Path planning and trajectory generation for nonholonomic mobile robot in dynamic environment is a difficult problem. It has to consider the nonholonomic constraints of robot as well as the detection and avoidance of the possible collision with dynamic obstacles. In this research an adaptive path planning technique has been proposed for mobile robot motion in an environment with dynamic obstacles. A trajectory is formulated between the starting and target positions for the three wheeled mobile robot. For this purpose kinematics and dynamic models of the mobile robot have been used. Inverse kinematics model has been developed by the wheel space technique for calculating the required wheels displacements to reach the target location. A collision-free motion of robot between its starting and goal positions is required to be executed therefore, a safe global path which is a sequence of control points is planned, incorporating the prior knowledge of environment. Artificial potential function has been implemented for calculating intermediate target positions between the initial and final position of mobile robot, to avoid obstacles in its path. A feasible global path is calculated for vthe known environment and a time based trajectory is generated. This global path is set as a reference path for the wheeled mobile robot. When dynamic obstacles moving with certain velocity come in the path of mobile robot, it has to modify the path to avoid possible collision.

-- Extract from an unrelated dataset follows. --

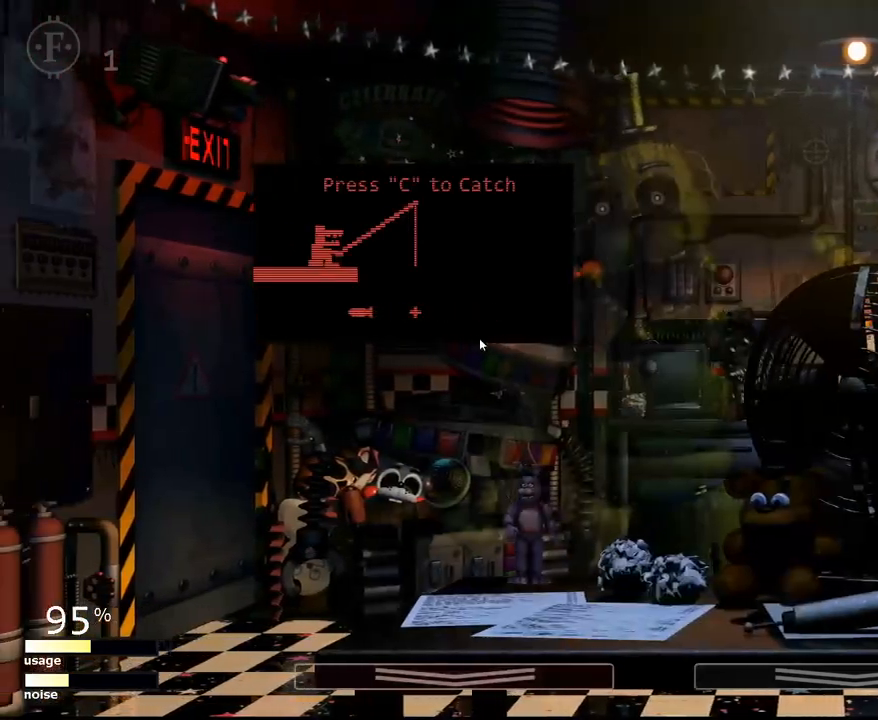
{"keys": ["c"], "mouse": [], "mouse_move": "still", "events": [[50, "c", "up"], [467, "c", "down"]]}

An algorithm is proposed in this dissertation which efficiently detects and avoids the possible collision with dynamic obstacles. This novel algorithm detects possible collision with dynamic obstacle even if its velocity is not uniform. Expected collision of obstacle coming in the path of mobile robot is detected by measuring the relative velocity of obstacle and mobile robot at each time step. The reactive scheme of algorithm is activated for changing the velocity of mobile robot to avoid the expected possible collision and the local path planner plans a modified path to be executed by the mobile robot.